Boron compounds have many diverse 2D and 3D structures. Anionic boron clusters have been shown to be mostly planar up to 27 boron atoms. Various transition metals can be bound by these boron rings, forming wheel-like structures. A record coordination number for planar compounds of 10 has been achieved in the complexes NbB₁₀^– and TaB₁₀⁻.

Alexander I. Boldyrev, Utah State University, Logan, UT, USA, Lai-Sheng Wang, Brown University, Providence, RI, USA, and colleagues have observed CoB₁₆^–, a drum-like structure with the highest coordination number observed so far for a metal atom. The researchers synthesized the complex by laser vaporization of a target composed of cobalt and boron. They characterized the compound using photoelectron spectra and quantummechanical calculations.

The spectra point to a high-symmetry structure, with two B₈ rings sandwiching the cobalt atom between them.

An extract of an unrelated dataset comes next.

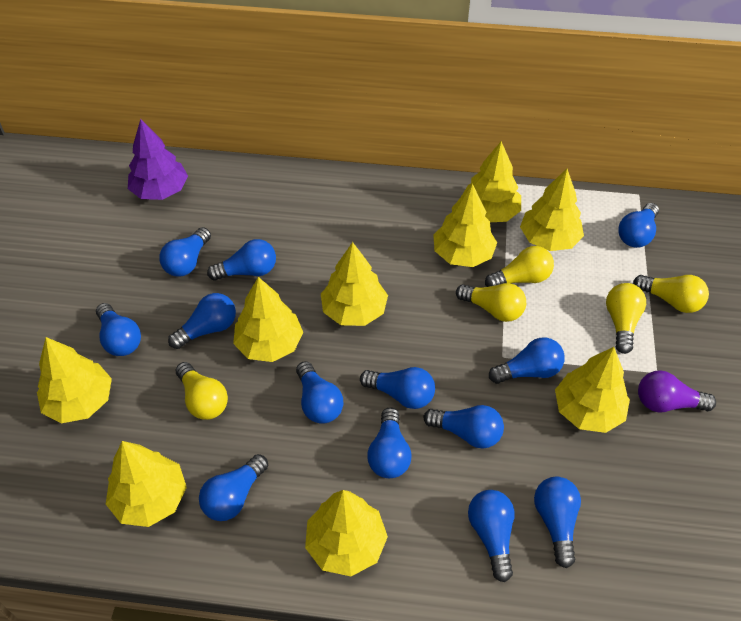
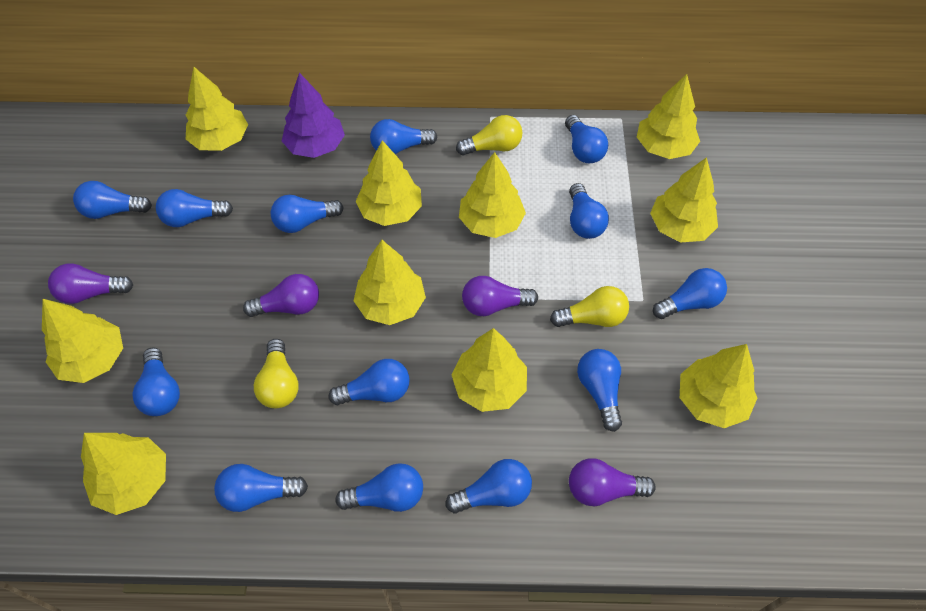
purple light bulb: [638,370,716,412] = 1 -> [48,263,133,304] [243,274,319,317] [462,276,538,316] [569,458,656,506] = 4
yellow light bulb: [175,362,228,420] [456,283,526,322] [485,246,554,287] [606,283,646,354] [633,275,709,313] = 5 -> [254,339,299,408] [456,115,522,155] [550,286,629,327] = 3
yellow tree: [37,337,112,423] [106,441,187,527] [233,277,303,362] [305,490,388,576] [321,242,388,326] [433,184,497,267] [462,141,521,222] [520,169,584,251] [555,347,630,433] = 9 -> [42,299,123,383] [81,433,166,515] [186,67,248,151] [353,240,426,325] [356,140,422,226] [452,328,527,412] [459,152,526,238] [637,74,700,159] [650,157,718,242] [680,344,757,428] = 10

According to computations, two structures of almost equal energy with D_8d and C_4v symmetry, respectively, should be the most favorable isomers. The researchers posit that the transition metal causes the boron structure to change from a 2D wheel to a 3D structure in this complex. The team hopes this discovery opens up new possibilities for designing boron-based nanomaterials.

• Cobalt-centred boron molecular drums with the highest coordination number in the CoB16− cluster,
  Ivan A. Popov, Tian Jian, Gary V. Lopez, Alexander I. Boldyrev, Lai-Sheng Wang,
  Nature Commun. 2015, 6, 8654.
  DOI: 10.1038/ncomms9654